I don't remember who but someone told me about bandwidthd and said it would be great for monitoring traffic. Several people have told me 'solusvm is inaccurate'. So I installed bandwidthd and I've been running it for a while. Today I decided to look at the numbers and compare top traffic with solusvm.

First thing I noticed about bandwidthd, there are 4 index files all dated differently but _they all have the same data_.

I decided to use the 4th index file dated Apr 17th. I looked at top 20 for this month and found them in solusvm. Some people transferred less than what it says in bandwidthd in solusvm, but some people transferred WAY more (over 250GB of traffic unaccounted for in bandwidthd)....

Has anyone else here used bandwidthd and can shed some light on this situation?


----------



## SkylarM (Apr 17, 2014)

Bits vs Bytes perhaps? Are you sure both solus and bandwidthd are tracking in the same format?


----------



## WebSearchingPro (Apr 17, 2014)

coreyman said:


> First thing I noticed about bandwidthd, there are 4 index files all dated differently but _they all have the same data_.


One is 2 day one is 8 day one is 40 day and the last is 400 days.
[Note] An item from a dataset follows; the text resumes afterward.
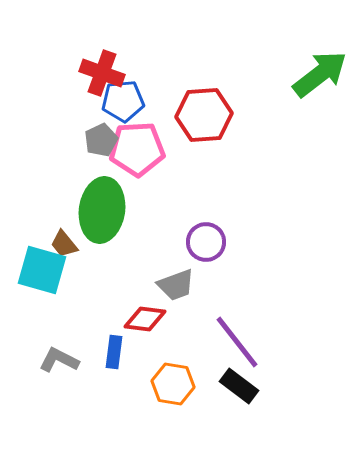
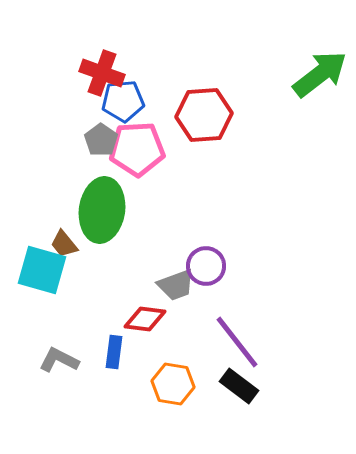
gray pentagon: rotated 12 degrees counterclockwise
purple circle: moved 24 px down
Since I assume you just set it up, you would see the same data in those files.


----------



## KuJoe (Apr 17, 2014)

We've always found SolusVM bandwidth tracking to be inaccurate. We started using our own bandwidth tracking software early last year so we had something accurate to show our clients when they opened a ticket complaining about the bandwidth total not equaling what their monitor showed. Oddly enough our new control panel uses the same method SolusVM uses (a different method than our bandwidth tracking software) and the bandwidth usage actually matches up between both of our software. I'm not sure what SolusVM is doing differently since I can't see their code but it doesn't make sense why they would be so different.


----------



## coreyman (Apr 17, 2014)

KuJoe said:


> We've always found SolusVM bandwidth tracking to be inaccurate. We started using our own bandwidth tracking software early last year so we had something accurate to show our clients when they opened a ticket complaining about the bandwidth total not equaling what their monitor showed. Oddly enough our new control panel uses the same method SolusVM uses (a different method than our bandwidth tracking software) and the bandwidth usage actually matches up between both of our software. I'm not sure what SolusVM is doing differently since I can't see their code but it doesn't make sense why they would be so different.
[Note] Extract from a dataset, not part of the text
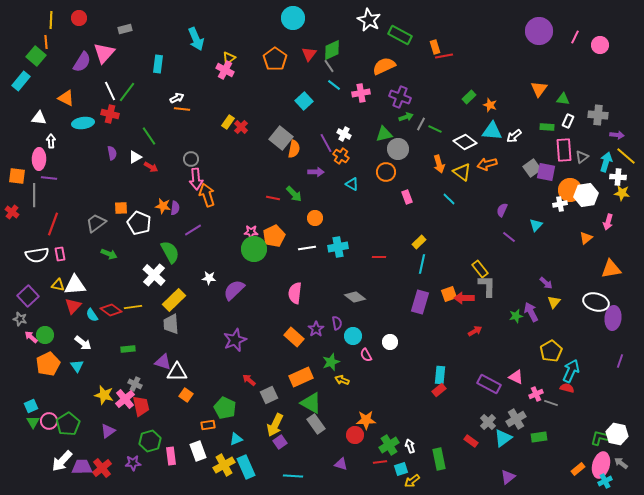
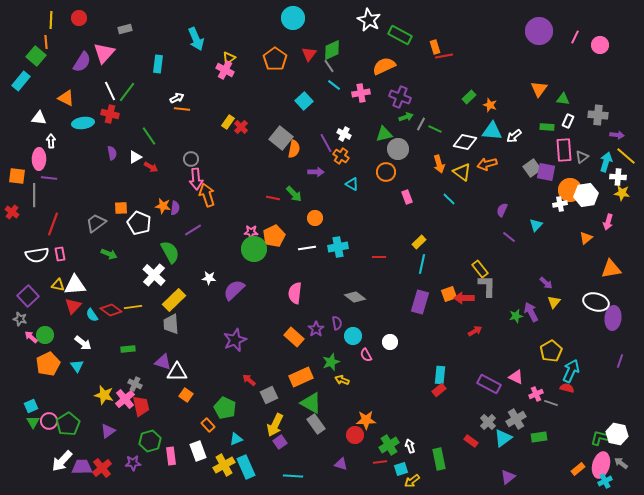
white diamond at (465, 142): rotated 25 degrees counterclockwise
orange rectangle at (208, 425): rotated 56 degrees clockwise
You're right it doesn't make any sense whatsoever so I'm pretty confused.


----------



## Damian (Apr 18, 2014)

What methods are you guys using? The way i've done it is to use an iptables chain as a counter, then clear it every time I read from it.


----------



## Francisco (Apr 18, 2014)

Damian said:


> What methods are you guys using? The way i've done it is to use an iptables chain as a counter, then clear it every time I read from it.


This should work fine.

Solus always had derpy accounting back when we used it. A VPS flooding in/out would cause their counters

to roll over and the flood wouldn't get counted against the customer.

There's been MANY stories of bw accounting failing in Solus and hosts getting dicked for 10's of TB's in overages that should've never happened.

Francisco


----------



## KuJoe (Apr 18, 2014)

We use 2 methods but only the iptables counting matters when it comes to client's VPS accounting.


----------